0.02%の金持ちになるには

大半の庶民と何が違うのか

就活生裕美子(小説)

「持ち物は、ペン、身分証明証、ノートです。
当日は腕章をした係員がおりますのでひと声かけていただければと思います」


「あと1点ですが、マスクの自慰さんとアルコール消毒のご協力をお願いいたします」



裕美子は笑いながらスマホの文面を突きつけてきた。

「このジジイ、そういうことばっかり検索して、、
何、自慰さんって、、「じ」だけで自慰なんて出ないでしょ、普通」


私もつられるように笑って応じた。

「このご時世に就活なんてどんな報いなんだろう。
私、なんか悪いことしたかな」

裕美子はCAを目指してありとあらゆる航空会社を受けてきたが、どこからもお祈りメール。
諦めたのか吹っ切れたのか、裕美子はどこか涼しげな顔をして航空業界から180度転じ、飲食業界に足を踏み入れようとしていたのだった。
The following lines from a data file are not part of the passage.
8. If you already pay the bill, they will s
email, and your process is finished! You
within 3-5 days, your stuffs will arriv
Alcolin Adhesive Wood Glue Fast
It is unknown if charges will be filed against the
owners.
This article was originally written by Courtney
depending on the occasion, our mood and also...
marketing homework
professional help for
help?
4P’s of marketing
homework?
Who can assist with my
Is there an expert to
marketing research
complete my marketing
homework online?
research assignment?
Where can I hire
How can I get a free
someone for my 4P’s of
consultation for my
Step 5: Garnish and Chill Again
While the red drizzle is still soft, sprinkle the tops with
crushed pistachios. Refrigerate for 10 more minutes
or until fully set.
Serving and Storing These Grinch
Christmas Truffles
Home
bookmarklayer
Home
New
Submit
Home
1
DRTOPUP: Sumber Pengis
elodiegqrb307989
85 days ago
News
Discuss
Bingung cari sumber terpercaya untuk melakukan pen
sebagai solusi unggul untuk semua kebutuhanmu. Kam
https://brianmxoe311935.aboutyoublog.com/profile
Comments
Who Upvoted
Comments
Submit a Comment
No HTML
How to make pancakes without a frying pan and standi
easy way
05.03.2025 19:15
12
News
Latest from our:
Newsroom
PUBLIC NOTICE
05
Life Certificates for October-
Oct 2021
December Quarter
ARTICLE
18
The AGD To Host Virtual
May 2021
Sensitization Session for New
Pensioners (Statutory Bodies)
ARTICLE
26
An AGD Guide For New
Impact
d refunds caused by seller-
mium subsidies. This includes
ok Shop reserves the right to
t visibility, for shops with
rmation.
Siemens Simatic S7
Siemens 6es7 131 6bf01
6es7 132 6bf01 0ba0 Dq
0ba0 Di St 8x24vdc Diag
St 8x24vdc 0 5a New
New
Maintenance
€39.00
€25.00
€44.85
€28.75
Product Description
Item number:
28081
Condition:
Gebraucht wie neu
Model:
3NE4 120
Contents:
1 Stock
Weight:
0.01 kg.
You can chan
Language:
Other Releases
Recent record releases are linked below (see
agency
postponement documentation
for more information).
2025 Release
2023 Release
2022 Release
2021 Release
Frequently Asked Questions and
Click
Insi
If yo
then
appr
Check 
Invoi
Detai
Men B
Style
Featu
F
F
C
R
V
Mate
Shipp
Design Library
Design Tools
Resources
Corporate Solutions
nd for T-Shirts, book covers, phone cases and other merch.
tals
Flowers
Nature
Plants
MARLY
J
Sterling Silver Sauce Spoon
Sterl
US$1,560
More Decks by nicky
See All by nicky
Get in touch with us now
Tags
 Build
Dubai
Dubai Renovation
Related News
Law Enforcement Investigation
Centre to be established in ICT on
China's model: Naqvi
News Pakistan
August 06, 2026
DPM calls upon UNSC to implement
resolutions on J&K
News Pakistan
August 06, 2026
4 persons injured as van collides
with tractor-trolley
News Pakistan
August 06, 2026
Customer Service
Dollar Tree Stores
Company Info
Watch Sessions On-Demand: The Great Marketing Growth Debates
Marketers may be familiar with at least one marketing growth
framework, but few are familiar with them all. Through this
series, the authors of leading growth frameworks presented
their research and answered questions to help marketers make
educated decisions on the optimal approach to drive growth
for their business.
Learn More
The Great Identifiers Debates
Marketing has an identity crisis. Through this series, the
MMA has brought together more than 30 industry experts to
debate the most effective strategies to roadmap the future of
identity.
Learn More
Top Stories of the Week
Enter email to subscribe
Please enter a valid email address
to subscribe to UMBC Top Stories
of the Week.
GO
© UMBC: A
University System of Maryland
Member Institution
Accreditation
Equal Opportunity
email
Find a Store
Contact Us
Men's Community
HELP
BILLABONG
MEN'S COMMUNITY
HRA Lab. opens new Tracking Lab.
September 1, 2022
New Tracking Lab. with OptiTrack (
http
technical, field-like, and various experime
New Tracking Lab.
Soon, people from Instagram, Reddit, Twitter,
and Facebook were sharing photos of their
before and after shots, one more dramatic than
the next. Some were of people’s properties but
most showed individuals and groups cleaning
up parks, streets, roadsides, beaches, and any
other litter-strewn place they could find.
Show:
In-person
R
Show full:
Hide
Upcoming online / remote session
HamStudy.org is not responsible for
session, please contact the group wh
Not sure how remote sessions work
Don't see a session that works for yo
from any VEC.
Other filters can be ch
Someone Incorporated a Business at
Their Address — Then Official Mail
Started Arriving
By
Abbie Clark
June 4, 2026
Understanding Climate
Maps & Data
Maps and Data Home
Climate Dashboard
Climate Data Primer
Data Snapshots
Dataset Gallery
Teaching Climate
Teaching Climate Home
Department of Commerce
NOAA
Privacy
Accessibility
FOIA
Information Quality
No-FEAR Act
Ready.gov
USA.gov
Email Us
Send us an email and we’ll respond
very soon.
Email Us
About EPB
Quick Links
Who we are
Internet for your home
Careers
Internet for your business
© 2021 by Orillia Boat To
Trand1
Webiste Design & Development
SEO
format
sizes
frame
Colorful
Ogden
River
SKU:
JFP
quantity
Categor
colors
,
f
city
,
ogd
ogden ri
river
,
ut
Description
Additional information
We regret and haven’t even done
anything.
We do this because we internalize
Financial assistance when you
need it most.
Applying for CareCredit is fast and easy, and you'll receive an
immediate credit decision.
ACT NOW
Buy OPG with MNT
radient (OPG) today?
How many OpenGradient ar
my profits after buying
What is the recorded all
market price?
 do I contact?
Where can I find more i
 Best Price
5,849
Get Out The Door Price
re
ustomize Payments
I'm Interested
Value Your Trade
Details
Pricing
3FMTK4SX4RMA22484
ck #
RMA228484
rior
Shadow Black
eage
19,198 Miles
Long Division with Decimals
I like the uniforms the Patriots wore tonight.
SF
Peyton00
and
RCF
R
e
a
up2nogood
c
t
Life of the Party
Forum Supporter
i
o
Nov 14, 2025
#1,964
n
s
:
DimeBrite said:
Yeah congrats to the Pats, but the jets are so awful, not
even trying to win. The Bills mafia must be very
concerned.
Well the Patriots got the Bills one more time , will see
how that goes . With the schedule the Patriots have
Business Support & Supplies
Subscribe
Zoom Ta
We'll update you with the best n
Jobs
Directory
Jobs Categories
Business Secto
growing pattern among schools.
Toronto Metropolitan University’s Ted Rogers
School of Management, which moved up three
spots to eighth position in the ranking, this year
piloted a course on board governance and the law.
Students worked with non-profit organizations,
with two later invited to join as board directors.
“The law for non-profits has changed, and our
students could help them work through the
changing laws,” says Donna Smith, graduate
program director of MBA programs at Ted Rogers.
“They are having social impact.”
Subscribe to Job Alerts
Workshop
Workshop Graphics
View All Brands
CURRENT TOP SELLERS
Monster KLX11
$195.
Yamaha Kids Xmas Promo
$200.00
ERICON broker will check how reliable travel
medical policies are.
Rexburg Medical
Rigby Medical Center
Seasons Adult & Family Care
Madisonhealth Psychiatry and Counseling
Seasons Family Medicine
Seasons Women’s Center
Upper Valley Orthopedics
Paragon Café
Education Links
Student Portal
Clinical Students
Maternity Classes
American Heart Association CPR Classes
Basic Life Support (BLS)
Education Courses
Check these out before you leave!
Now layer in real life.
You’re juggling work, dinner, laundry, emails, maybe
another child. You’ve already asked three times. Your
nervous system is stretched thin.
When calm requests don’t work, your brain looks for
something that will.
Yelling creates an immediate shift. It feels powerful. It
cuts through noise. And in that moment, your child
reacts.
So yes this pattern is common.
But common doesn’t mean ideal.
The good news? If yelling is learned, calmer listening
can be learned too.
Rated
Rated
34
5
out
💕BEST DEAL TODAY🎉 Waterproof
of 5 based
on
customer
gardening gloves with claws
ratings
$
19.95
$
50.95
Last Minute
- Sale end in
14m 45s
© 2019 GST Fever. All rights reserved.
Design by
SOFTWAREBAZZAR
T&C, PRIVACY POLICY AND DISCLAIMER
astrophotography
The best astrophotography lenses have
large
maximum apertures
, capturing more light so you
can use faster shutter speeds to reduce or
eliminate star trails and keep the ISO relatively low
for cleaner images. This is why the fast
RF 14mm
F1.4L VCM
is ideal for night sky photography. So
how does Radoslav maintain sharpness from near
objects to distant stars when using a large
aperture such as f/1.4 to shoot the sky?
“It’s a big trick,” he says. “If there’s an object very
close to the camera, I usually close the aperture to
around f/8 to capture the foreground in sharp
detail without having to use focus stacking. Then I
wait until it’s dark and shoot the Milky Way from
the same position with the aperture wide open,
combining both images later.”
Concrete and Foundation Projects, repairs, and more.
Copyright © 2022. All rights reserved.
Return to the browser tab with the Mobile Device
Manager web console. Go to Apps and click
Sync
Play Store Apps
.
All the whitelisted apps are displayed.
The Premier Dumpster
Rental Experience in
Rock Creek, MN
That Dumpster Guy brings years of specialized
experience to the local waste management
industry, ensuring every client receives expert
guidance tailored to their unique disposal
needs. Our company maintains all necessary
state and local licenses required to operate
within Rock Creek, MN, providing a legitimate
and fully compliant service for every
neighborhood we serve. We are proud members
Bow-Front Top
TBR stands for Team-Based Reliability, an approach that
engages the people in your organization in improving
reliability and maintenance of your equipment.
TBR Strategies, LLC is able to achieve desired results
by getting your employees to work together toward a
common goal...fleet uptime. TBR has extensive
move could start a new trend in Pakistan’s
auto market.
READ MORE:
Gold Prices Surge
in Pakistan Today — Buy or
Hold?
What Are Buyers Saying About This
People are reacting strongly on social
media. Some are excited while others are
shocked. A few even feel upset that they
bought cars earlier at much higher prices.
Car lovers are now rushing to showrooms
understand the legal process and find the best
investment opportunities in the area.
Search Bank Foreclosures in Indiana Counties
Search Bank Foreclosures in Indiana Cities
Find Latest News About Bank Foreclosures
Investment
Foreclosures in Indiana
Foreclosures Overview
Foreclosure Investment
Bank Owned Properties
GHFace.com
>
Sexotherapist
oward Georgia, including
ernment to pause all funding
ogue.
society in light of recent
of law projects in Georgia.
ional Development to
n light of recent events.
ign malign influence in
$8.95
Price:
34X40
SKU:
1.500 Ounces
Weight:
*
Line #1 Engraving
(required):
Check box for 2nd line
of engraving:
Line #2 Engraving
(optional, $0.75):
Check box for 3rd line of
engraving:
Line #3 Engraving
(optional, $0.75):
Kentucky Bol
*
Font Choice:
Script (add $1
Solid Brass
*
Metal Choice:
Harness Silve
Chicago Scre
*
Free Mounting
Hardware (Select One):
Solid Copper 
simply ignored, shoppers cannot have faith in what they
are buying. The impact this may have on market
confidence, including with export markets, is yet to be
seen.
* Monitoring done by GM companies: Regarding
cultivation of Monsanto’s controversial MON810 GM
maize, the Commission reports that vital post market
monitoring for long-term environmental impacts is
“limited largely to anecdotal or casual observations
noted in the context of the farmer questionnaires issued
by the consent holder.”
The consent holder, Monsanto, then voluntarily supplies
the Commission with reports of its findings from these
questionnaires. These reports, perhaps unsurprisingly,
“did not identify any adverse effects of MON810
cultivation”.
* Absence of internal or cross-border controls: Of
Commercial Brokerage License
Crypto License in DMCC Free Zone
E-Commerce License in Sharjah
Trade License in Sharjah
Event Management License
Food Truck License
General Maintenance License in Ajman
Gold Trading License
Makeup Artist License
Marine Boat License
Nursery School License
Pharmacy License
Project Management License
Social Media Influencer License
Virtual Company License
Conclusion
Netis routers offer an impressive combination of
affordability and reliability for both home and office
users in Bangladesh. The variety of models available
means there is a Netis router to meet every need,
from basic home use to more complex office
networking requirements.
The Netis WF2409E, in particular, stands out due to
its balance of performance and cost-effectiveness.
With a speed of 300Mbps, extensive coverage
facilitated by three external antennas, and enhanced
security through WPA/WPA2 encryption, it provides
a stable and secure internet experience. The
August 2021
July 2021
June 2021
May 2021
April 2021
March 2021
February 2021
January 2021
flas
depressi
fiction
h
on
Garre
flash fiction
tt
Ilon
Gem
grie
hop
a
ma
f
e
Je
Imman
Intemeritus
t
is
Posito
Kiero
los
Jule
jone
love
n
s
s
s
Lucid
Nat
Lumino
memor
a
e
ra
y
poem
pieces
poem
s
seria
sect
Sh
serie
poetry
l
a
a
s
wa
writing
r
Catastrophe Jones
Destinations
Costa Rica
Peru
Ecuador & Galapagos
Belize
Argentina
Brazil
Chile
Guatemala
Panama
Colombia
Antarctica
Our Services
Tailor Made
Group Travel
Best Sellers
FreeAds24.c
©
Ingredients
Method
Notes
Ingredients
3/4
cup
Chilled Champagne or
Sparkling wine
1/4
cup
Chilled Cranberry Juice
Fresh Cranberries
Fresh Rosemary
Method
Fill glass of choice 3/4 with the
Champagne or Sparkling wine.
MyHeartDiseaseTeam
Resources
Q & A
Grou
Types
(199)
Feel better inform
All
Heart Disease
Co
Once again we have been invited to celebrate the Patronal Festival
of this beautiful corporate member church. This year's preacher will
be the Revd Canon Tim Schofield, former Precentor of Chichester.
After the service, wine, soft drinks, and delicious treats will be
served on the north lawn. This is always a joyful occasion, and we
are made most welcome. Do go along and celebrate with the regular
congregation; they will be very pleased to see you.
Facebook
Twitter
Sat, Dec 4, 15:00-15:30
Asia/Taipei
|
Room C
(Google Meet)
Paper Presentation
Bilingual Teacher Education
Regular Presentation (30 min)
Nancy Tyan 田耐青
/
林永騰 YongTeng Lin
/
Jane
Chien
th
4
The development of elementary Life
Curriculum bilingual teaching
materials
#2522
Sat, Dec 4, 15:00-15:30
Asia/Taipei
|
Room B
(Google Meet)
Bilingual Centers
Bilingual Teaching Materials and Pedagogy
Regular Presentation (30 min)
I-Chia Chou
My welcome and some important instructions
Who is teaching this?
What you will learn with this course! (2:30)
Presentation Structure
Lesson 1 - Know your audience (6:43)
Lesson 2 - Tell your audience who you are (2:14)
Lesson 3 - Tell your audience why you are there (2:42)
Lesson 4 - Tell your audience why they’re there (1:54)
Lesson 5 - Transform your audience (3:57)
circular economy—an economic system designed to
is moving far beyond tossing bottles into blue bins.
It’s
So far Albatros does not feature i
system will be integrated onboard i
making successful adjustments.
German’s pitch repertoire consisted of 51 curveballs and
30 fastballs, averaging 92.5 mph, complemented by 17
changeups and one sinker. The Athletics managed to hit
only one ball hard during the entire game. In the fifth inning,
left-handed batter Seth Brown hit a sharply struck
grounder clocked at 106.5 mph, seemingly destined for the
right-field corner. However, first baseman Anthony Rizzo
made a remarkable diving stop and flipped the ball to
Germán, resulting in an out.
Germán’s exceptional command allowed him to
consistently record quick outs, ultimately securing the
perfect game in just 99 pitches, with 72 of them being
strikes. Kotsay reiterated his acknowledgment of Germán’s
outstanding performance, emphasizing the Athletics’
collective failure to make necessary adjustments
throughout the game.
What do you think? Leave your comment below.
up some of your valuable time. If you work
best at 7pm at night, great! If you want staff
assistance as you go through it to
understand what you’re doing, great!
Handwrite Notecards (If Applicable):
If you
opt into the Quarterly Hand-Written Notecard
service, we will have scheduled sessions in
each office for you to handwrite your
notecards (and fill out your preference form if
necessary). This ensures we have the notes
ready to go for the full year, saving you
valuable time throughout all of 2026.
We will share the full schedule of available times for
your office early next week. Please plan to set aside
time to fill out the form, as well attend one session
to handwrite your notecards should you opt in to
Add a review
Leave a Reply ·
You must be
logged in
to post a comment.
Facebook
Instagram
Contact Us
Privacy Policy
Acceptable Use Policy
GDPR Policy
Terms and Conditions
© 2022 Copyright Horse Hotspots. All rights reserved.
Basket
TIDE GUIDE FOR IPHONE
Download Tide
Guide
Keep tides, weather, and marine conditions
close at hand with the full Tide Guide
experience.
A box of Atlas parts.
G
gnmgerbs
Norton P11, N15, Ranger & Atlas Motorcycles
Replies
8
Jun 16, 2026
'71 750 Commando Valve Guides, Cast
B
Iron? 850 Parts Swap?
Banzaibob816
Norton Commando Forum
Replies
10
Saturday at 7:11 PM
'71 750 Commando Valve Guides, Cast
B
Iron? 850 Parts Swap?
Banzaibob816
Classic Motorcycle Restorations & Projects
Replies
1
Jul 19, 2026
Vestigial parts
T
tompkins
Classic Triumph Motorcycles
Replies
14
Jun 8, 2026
そこで今回、受けようとしている会社が「株式会社ニクニクシン」。
肉を製造、販売している会社で、都内に直火焼きハンバーガーの店をいくつか出している。
この会社の最終面接まで裕美子は進んだのだ。



「そもそも会社名が卑猥なのよ。何?ニクニクシンって」

最終面接まで進んだとはいえ、この会社に対して多少の不満があるようだ。

「他も受けてみれば?」

私がそう言うと裕美子は苦笑いした。

「飲食業界もそんな甘くないのよ。まず書類で落とされるし、面接に行くのにも費用がかかる。もう、遠回りするより、一社に決めて落ち着きたいっていうのがあるの。そしてたまたまこの会社がそこまで行ったからもうここに決めようって思ってる。もちろん、最終面接に受かれば、の話だけどね」

裕美子は不満を漏らしながらもある程度の覚悟ができているようだった。

「それに、私、30までに結婚して落ち着きたいんだよね。CAって女社会だから意外と出会いないと思うんだよな。でも飲食は男も多いから将来有望な社員を捕まえちゃおうっていう計画もあるの」

結婚して落ち着くってどういうことだ。
私は心の中で思った。
子育てに疲れて放浪した親の友人の話や、リストラされて学費が払えない同級生の話、事故や病気で亡くなった話、不倫や離婚、DV、一家離散、、、

その何が落ち着くんだろう。
その時、裕美子のもとにメールが来た。



「最終面接ではみなさんにフルーツを使ってとびきりの新メニューを試作していただきます。